These Olympics were made even more cruel by a year’s delay from the pandemic. At first the countdown was paused, then a full year was added to the clock. And strict protocols meant that travel parties to the Olympics were severely limited — none of the usual family and friends who typically provide mental support. The people who usually share the experience, the believers and the huggers, are far away.
And with competitors having limited time in the Olympic Village (most of them could not check in until five days before their competition and had to leave within a day of competing) and restricted interaction while they were there, the usual networks were snipped away. The absence of fans in the stands makes the sense of loneliness more stark. No one is there to cheer the effort, win or lose.
The surfer Carissa Moore, a four-time world champion, qualified for the Olympics more than 18 months ago. She was racked with nerves 20 minutes before her gold medal heat.

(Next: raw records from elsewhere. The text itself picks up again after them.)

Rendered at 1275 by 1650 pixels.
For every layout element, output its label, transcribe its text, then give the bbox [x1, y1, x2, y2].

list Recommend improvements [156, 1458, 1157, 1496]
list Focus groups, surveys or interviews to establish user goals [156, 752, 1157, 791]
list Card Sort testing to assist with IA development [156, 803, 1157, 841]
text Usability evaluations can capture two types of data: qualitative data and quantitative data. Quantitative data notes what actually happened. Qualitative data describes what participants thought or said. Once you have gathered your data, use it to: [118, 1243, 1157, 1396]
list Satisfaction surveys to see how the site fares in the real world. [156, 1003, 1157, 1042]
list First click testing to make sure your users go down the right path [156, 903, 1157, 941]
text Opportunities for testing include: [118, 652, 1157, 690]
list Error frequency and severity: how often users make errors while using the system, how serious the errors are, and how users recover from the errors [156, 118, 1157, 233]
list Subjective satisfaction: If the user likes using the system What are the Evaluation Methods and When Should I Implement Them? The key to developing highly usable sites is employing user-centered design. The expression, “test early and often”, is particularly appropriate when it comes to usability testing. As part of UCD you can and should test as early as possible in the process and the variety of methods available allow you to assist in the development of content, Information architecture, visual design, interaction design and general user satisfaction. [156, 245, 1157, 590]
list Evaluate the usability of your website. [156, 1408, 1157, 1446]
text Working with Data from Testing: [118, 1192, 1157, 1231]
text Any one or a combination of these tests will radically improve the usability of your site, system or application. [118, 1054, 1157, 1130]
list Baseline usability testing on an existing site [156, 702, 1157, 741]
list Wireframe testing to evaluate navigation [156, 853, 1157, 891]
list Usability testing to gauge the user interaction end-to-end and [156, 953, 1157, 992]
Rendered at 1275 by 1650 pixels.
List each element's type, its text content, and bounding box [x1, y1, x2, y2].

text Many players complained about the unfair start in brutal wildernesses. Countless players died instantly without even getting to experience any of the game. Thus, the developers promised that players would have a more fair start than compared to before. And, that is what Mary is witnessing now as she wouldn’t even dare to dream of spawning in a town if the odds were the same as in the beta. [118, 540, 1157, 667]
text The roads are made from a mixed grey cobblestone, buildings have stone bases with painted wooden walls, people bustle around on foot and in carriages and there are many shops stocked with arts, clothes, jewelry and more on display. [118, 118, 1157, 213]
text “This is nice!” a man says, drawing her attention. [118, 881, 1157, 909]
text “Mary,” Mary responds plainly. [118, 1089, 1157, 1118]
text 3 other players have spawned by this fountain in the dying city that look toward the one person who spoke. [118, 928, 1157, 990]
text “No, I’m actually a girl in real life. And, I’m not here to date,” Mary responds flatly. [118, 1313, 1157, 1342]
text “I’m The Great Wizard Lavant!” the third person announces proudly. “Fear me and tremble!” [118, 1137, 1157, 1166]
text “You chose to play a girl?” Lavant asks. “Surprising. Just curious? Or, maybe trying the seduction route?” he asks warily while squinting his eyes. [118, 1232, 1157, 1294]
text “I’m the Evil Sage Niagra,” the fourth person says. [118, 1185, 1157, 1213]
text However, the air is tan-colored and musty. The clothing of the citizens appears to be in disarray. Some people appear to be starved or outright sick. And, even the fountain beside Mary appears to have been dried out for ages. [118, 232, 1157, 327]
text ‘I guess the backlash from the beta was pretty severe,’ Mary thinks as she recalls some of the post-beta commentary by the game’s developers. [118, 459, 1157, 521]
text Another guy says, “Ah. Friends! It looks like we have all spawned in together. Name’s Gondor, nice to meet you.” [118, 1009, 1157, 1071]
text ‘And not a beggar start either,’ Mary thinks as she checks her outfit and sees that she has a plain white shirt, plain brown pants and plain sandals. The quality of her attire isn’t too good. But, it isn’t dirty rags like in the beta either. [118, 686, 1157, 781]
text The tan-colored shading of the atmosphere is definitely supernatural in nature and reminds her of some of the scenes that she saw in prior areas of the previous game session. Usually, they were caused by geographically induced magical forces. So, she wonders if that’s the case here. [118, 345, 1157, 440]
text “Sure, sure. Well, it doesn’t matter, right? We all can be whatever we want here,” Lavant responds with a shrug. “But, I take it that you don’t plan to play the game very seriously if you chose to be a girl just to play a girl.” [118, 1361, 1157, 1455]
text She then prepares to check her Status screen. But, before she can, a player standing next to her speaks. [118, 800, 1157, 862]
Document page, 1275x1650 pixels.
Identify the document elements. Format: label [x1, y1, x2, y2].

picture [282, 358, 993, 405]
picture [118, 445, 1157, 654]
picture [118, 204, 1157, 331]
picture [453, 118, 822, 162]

“I had to call home and be like, ‘OK, what do I do?’” she said. “They’re like, ‘You know what to do.’ I don’t think that that little self-doubt voice ever goes away. It’s just learning how to tell her: ‘Hey, just be quiet for a little bit, I got this.’”
Olympic lore is filled with names of athletes who seemed unfazed by the pressure to perform at the scheduled time, from Bonnie Blair to Michael Phelps, Shaun White to Chloe Kim, Carl Lewis to Usain Bolt.